What is expected:
Please copy each line of the listing that includes the string "залишків".
(Data extract)
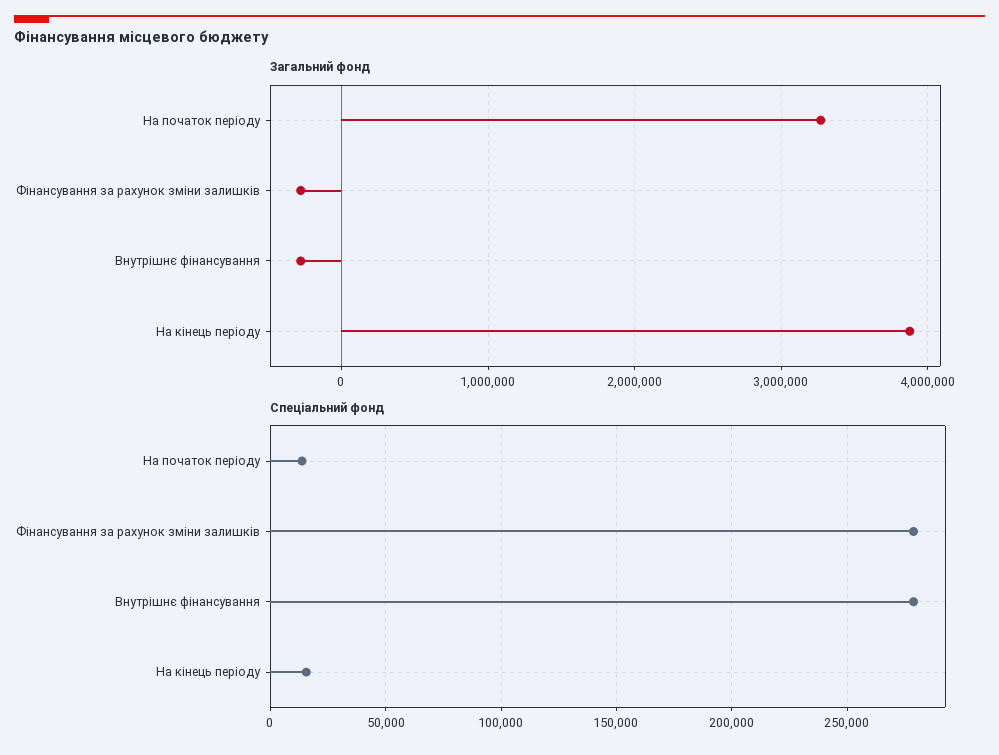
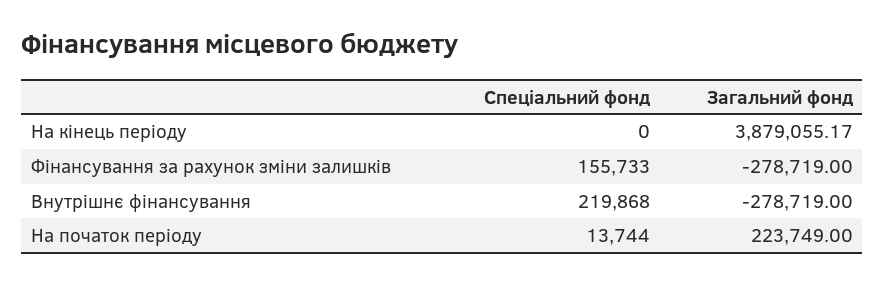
  {
    "Загальний фонд": {
-     "На початок періоду": 3300000,
+     "На початок періоду": 223749,
      "Фінансування за рахунок зміни залишків": -278719,
      "Внутрішнє фінансування": -278719,
      "На кінець періоду": 3879055.17
    },
    "Спеціальний фонд": {
      "На початок періоду": 13744,
-     "Фінансування за рахунок зміни залишків": 280000,
+     "Фінансування за рахунок зміни залишків": 155733,
-     "Внутрішнє фінансування": 280000,
+     "Внутрішнє фінансування": 219868,
-     "На кінець періоду": 15000
+     "На кінець періоду": 0
    }
  }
(End Data extract)
Response:
      "Фінансування за рахунок зміни залишків": -278719,
-     "Фінансування за рахунок зміни залишків": 280000,
+     "Фінансування за рахунок зміни залишків": 155733,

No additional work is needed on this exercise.